As the Education Department grapples with a proposal to rate U.S. colleges, a nonprofit group is recommending cutting aid to schools that fail to improve on metrics such as completion rates and loan repayment.
The government should leverage student aid and tax benefits to protect students and keep taxpayer dollars from underperforming schools, according to a report released today by the Washington-based Education Trust.
About $180 billion annually flows from the government to thousands of colleges, from the highest-performing to the lowest, with almost no consideration for performance, acceptance of low-income students, graduation rates, or student-loan repayment measures, according to Michael Dannenberg, a co-author of the report and the group’s director of higher education and finance policy.
“When we look at the data, similar students with similar characteristics get different results and some institutions get especially poor results, and that’s not acceptable,” Dannenberg said in an interview. “Colleges are supposed to correct socioeconomic inequities. Too often, there are institutions that are calcifying them.”
The Obama administration announced last August its intention to create a college-rating system to give families enough information to determine good value. Potential measurable data include completion rates and student debt. Education Department officials have held more than 80 meetings with stakeholders including college leaders and students, according to the department’s website.
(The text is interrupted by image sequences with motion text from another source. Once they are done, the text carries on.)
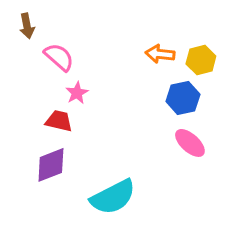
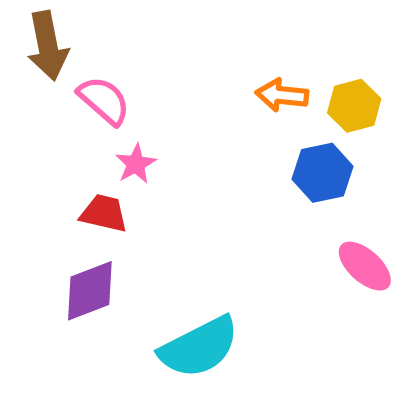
brown arrow: (27, 26) -> (48, 46), size x1.5
pink ellipse: (190, 143) -> (365, 266), moved

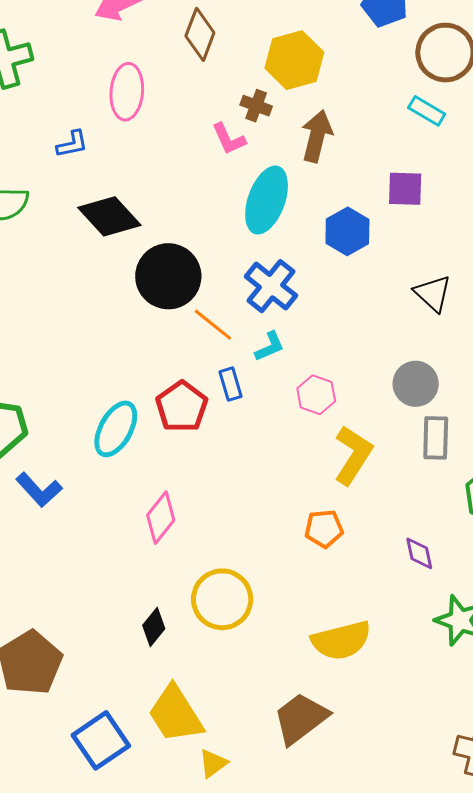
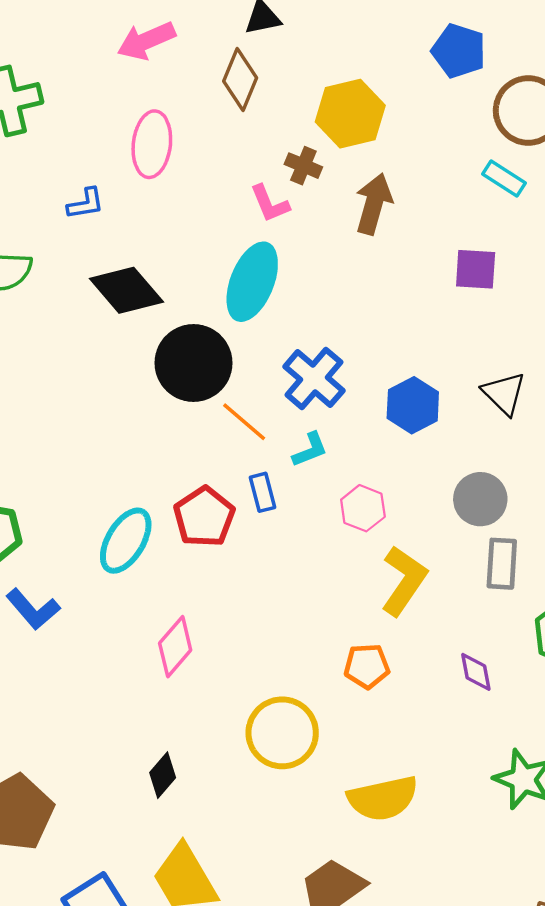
cyan ellipse: (267, 200) -> (252, 282), moved
blue hexagon: (347, 231) -> (413, 405), moved
purple diamond: (419, 553) -> (476, 672), moved
yellow circle: (222, 599) -> (282, 733), moved

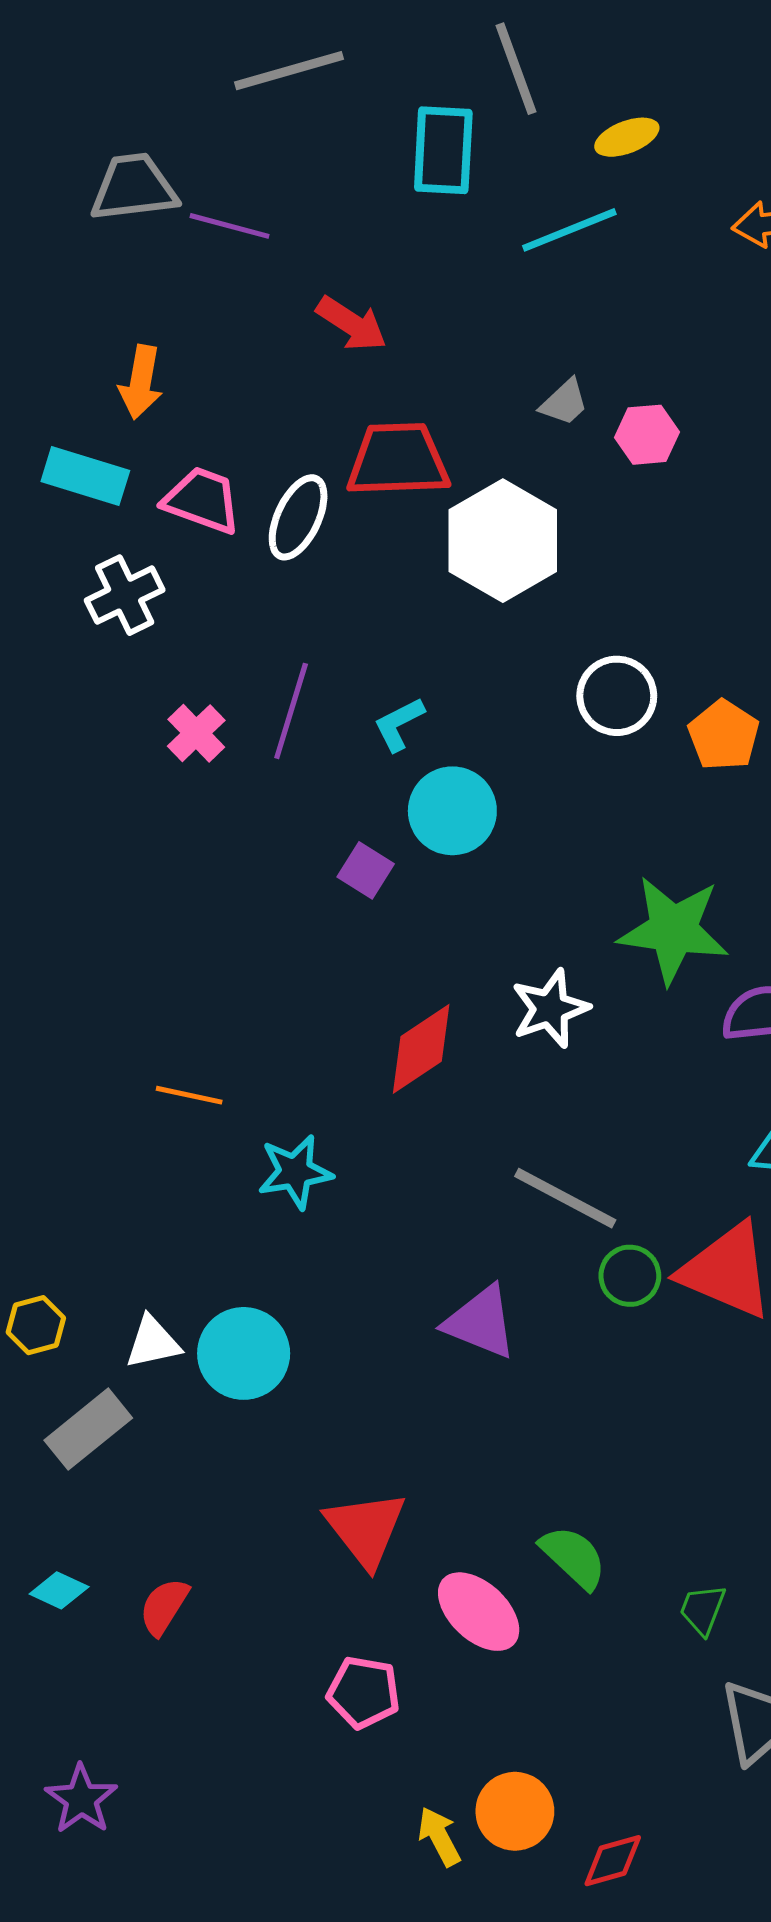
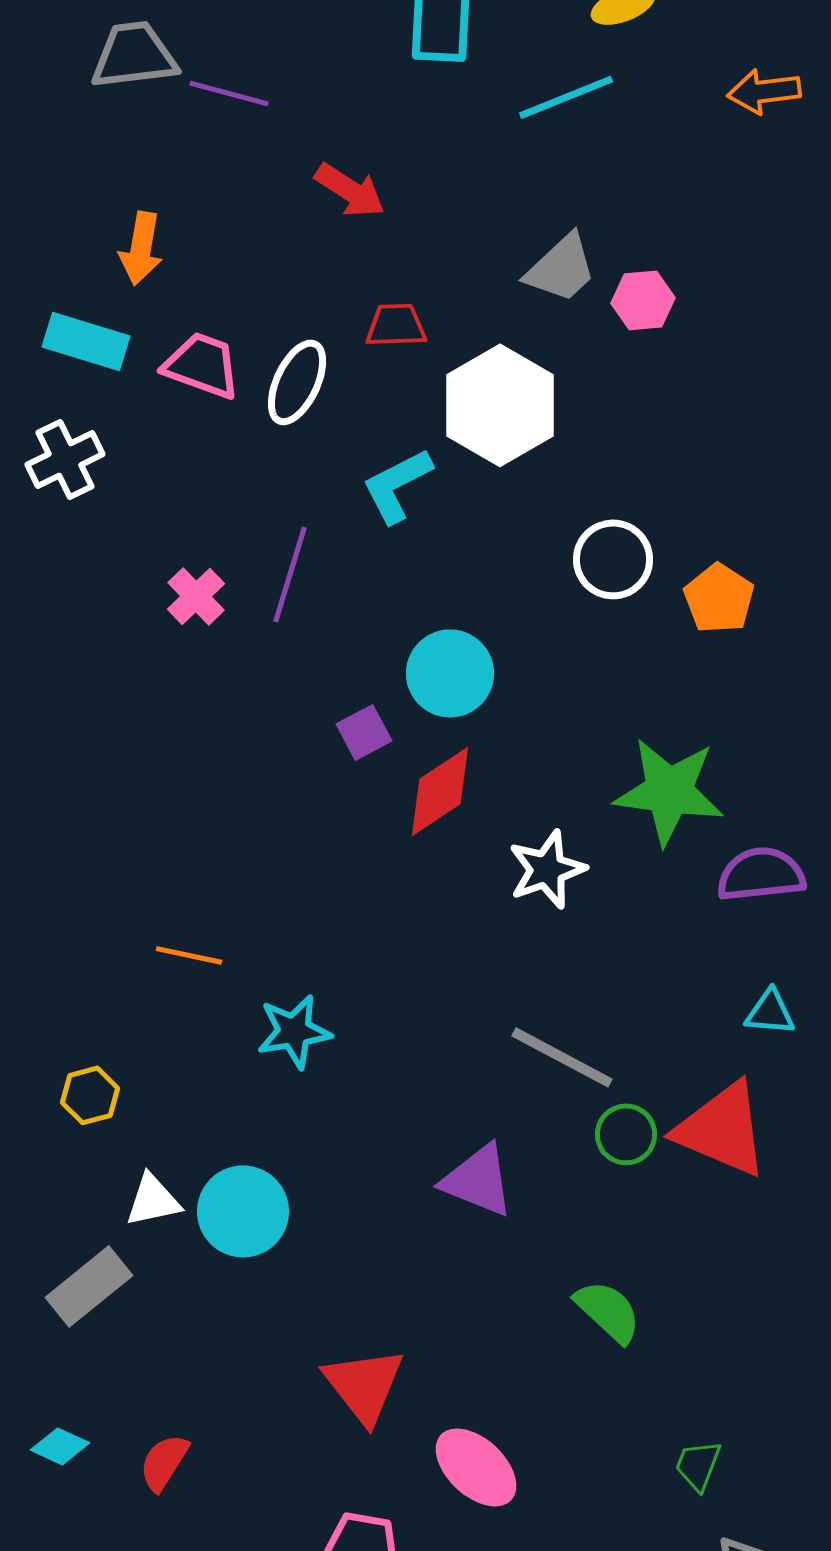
gray trapezoid: (564, 402) -> (561, 268), size x1.5
red trapezoid: (398, 460) -> (396, 325), size x0.6
white cross: (125, 595) -> (65, 459), moved
cyan L-shape: (399, 724) -> (397, 485), moved, size x1.4
purple square: (366, 870) -> (364, 732), turned 30
red diamond: (421, 1049) -> (440, 791), moved
yellow hexagon: (36, 1325) -> (90, 1095), moved
green semicircle: (573, 1557) -> (608, 1311), moved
Many college leaders have publicly expressed their concern about such a system, and a draft proposal is expected this fall.
“We are trying to cut to the chase of what the President is trying to do for every college,” Dannenberg said. “We’re proposing what we think is a fair way to identify bad institutions who are demonstrating not doing well based on current data and encouraging them to improve over time with dedicated support.”
More than $15 billion in federal student aid funds four- year “college dropout factories” with six-year graduation rates below 15 percent and “diploma mills” where almost 30 percent of students who leave with debt are unable to repay their loans, according to the report, called “Tough Love: Bottom Line Quality Standards for Colleges.”
The Education Trust’s proposed standards include minimum rates for college completion and establishing minimum repayment rates to determine which graduates are making payments on their loans instead of relying on the department’s three-year default rate.
The default rate doesn’t account for borrowers who are struggling and is a “suboptimal metric that has been gamed by institutions of higher education in the past,” Dannenberg said.
The group also recommended that more highly selective institutions with low numbers of Pell grant recipients boost enrollment of those low-income students.